When the accident report was finally declassified in 2004, it contained no details whatsoever about secret equipment. According to the ACLU, the government’s true motivation in asserting the state secrets privilege was to cover up its own negligence.

But the case did serve to make the state secrets privilege a judicially recognized extension of presidential power and it set a standard that held for decades — that information could be withheld whenever there was “reasonable danger” of exposing information that should not be divulged for national security reasons.

Reliance on the privilege became both more common and more controversial during the George W. Bush administration, when the government invoked it to block lawsuits by people who claimed that they had been illegally wiretapped or tortured as part of the government’s counterterrorism efforts.

Former Attorney General Eric Holder’s policy, announced in the fall of 2009, mandated that military and intelligence agencies get the attorney general’s personal approval if they wanted to assert the privilege.

“The department is adopting these policies and procedures to strengthen public confidence that the U.S. government will invoke the privilege in court only when genuine and significant harm to national defense or foreign relations is at stake and only to the extent necessary to safeguard those interests,” Holder wrote at the time, as reported by The New York Times.

Under Holder’s policy, if an agency like the National Security Agency or the Central Intelligence Agency wanted to block evidence or a lawsuit on state secrets grounds, it would present an evidentiary memorandum describing its reasons to the assistant attorney general for the division handling the lawsuit in question.

If that official recommended approving the request, it would be sent on to a review committee made up of high-level Justice Department officials, and then to the attorney general and the deputy attorney general. 

All those officials would be charged with deciding whether the disclosure of information would risk “significant harm” to national security, and they would be instructed to seek a way to avoid shutting down the entire lawsuit if possible.

If the Justice Department signed off on asserting the privilege, the head of the agency controlling the information would sign a classified memorandum to be filed with a court explaining in detail the government’s reasoning. A judge could request access to particular pieces of underlying evidence.

The policy was silent on whether the government would comply, and officials said such requests would be evaluated on a case-by-case basis. 

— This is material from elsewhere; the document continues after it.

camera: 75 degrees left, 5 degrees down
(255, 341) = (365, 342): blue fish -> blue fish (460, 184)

The new policy would also direct the Justice Department to reject a request to use the privilege if officials decide the motivation for doing so is to “conceal violations of the law, inefficiency or administrative error” or to “prevent embarrassment,” The New York Times reported.

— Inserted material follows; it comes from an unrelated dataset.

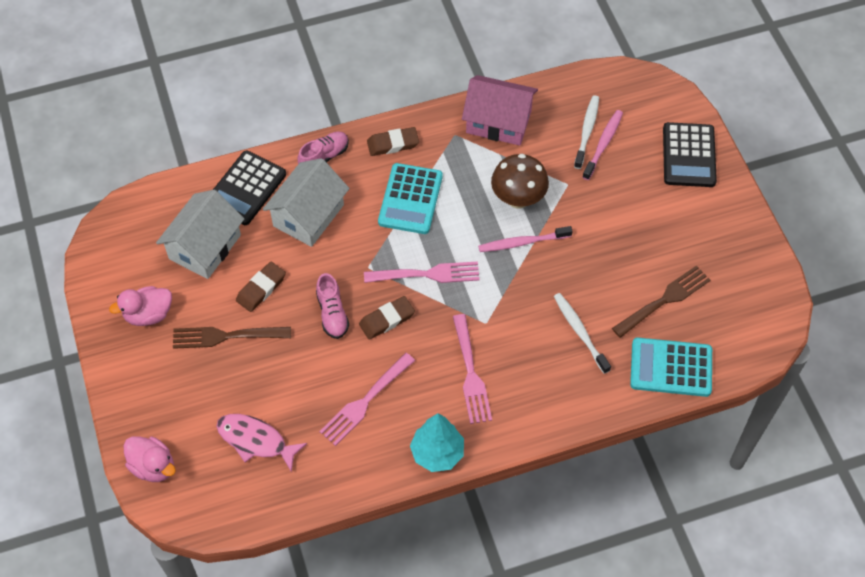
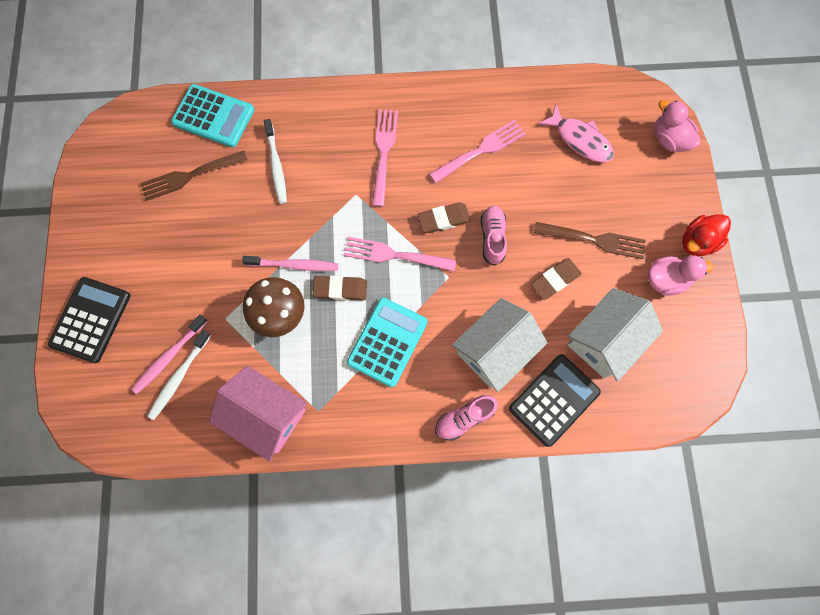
camera: 165 degrees left, 15 degrees up
(117, 359) = (697, 242): none -> red duck
(393, 144) = (387, 416): brown eraser -> brown eraser (340, 289)
(437, 453) = (432, 94): turquoise tree -> none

In recent years the state secrets privilege has been at the center of a legal dispute between the families of 9/11 victims and the U.S. government over the families’ seeking information about possible connections between the Saudi government and the hijackers who attacked the World Trade Center and the Pentagon.

Though former President Donald Trump initially said he supported the families, Attorney General William Barr later involved the privilege, maintaining disclosure of that information would pose a threat to national security.

In August 2021, the Biden administration, under pressure from the same 9/11 families, announced it intended to disclose some of the long-classified documents the families had wanted to see.

In a court filing at the time, the Justice Department said that the FBI had recently closed a portion of its investigation into the terrorist attacks and was beginning a review of documents that it had previously said must remain secret with an eye toward disclosing more of them.

“The FBI has decided to review its prior privilege assertions to identify additional information appropriate for disclosure,” the department said in a letter to two federal judges in Manhattan overseeing the case. “The FBI will disclose such information on a rolling basis as expeditiously as possible.”